**Try it**. Write out the passage of the political commentary below word for word, from "I also apologize" to "Pete's sake (sorry Pete!)".
*** Text section ***
If the Republicans expected young Bobby Jindal to rise to the occasion and lead them out the morass they find themselves in, they were sadly mistaken. If they think that secret to the success of the Democrats recently is that they have a "brown" guy leading them -- hey, they've got a brown guy, we'll get two!!! Brilliant!!! -- they are wrong.

Bobby Jindal proved that he is barely capable of running Louisiana (and Louisiana voters may find themselves choosing someone else next election), and nowhere near ready to lead his party nor the country. How unfortunate for him that his unreadiness was played out before millions.

With Jindal flaming out, and Steele smoldering already, they can still turn to Ken Blackwell, or if all else fails, Alan Keyes is always at the ready. "Be Prepared," is his personal motto. 

From the Dept. of Apologies


Dear America,

I'd like to offer a half-hearted fake apology if, and only if, Rep. Jim Bunning and anyone else who may have heard me call him a simple-minded, club-footed, hunchbacked, cross-eyed, retarded, drooling, diaper-wearing, candy-assed, chickenshit eating, squiriming maggot infested, mushbrained, goat-fucking, child-molesting, lily-livered, yellow-bellied, cross-dressing, slew-foot, bird-brained, commie-pinko pile of steaming turd flies took offense at what I called that bony-assed, momma's boy with the pencil dick.

Now seriously, I didn't mean to offend the simple-minded (not that they'd understand anyway), nor the poor unfortunate gimps with club feet (and no universal health insurance to get them repaired). Similarly, I didn't mean to lump the hunchbacks in with the club feet kids, and will be sending a separate apology of sorts to the Quasimodo Foundation along with a generous donation of  a buck and half (it's all I can spare given all my money is tied up in Stanford Financial and that cretin "Sir Richard Allen" or whatever the hell his damn name is.)

As for the cross-eyed and retarded, it was a slip of the tongue, as I meant to refer solely to cross-eye retards, not all cross-eyed people nor all retards, just those with both. As for those who drool, I was only refering to those who have the temporary condition not those with acute droolitis. I did not mean to insult those persons with a condition that requires them to wear diapers, such as infants or those with adult incontinence, just those whose perverted sexual fantasies (like Jim Bunning) have them parading around in Baby Huey costumes like that was something normal or something. If you have a candy-ass, and it is a candy that I like, then I'm sorry. Otherwise, I don't apologize to you. You can just suck it. If you can reach it.

I should definitely apologize to those of you, due to these harsh economic times, who are forced to eat chickenshit in lieu of regular chicken. I can say having had to eat chickenshit once -- inadvertantly -- that chickenshit definitely does not taste like chicken.

I also apologize to the squirming maggots among us. I know you are parasitic by nature, unlike that tapeworm otherwise known as Jim Bunning, who learned it at his grandpa's knee.

If you are mush-brained and also fuck goats, I'm sorry. You don't know better than to fuck a goat, unlike Jim Bunning. I'd only offer apologies to child molesters for being lumped in with the likes of... you'd guess it, that flaming anal orifice, Jim Bunning.

If you liver is lily,  your belly yellow, you are slewfoot or bird-brained. please note that while I take issue with you personally, it's wrong to include you with Tweedle-Dum (sorry about that Tweedle-Dee). If you cross-dress, hey...what's your shoe size? Steaming commie-pinko turd flies are just wrong any way you look at it, but you can't help it, you're commie and pink and turd flies, for Pete's sake (sorry Pete!)

So, if were offended considered yourself apologized to. If you weren't initially offended, but are now, tough noogies. If you think you going to get more of a sincere apology than this, you've got another thing coming, Buster. Apologies to the unfortunate people whose parents couldn't be more creative and come up with a better name than Buster. Ha! Like Buster Brown Shoes! or Thom McCann... don't get 'em wet or they'll come unglued. Of things could be worse, you could be named Jim "Fartface" Bunning.

Excuse me, I have to go apologize for what I said about Sen. Richard Shelby. Shelby? What kind of limp-dicked name is "Shelby?"
*** End of Text section ***
*** Supplied data ***
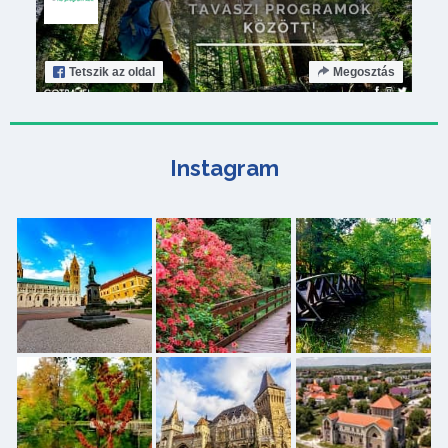
Tetszik
az oldal
Megosztás
Instagram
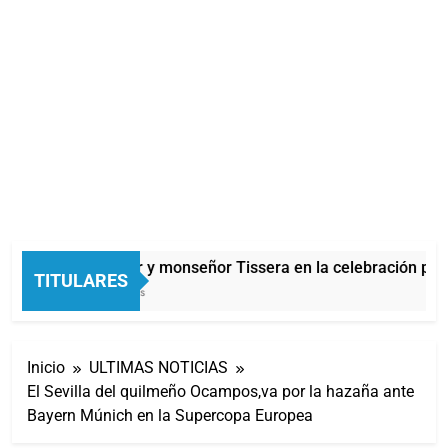
Carlos Balor y monseñor Tissera en la celebración por 
TITULARES
58 Minutos Atrás
Inicio
ULTIMAS NOTICIAS
El Sevilla del quilmeño Ocampos,va por la hazaña ante
Bayern Múnich en la Supercopa Europea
*** End of Supplied data ***
**Answer box**.
I also apologize to the squirming maggots among us. I know you are parasitic by nature, unlike that tapeworm otherwise known as Jim Bunning, who learned it at his grandpa's knee.

If you are mush-brained and also fuck goats, I'm sorry. You don't know better than to fuck a goat, unlike Jim Bunning. I'd only offer apologies to child molesters for being lumped in with the likes of... you'd guess it, that flaming anal orifice, Jim Bunning.

If you liver is lily,  your belly yellow, you are slewfoot or bird-brained. please note that while I take issue with you personally, it's wrong to include you with Tweedle-Dum (sorry about that Tweedle-Dee). If you cross-dress, hey...what's your shoe size? Steaming commie-pinko turd flies are just wrong any way you look at it, but you can't help it, you're commie and pink and turd flies, for Pete's sake (sorry Pete!)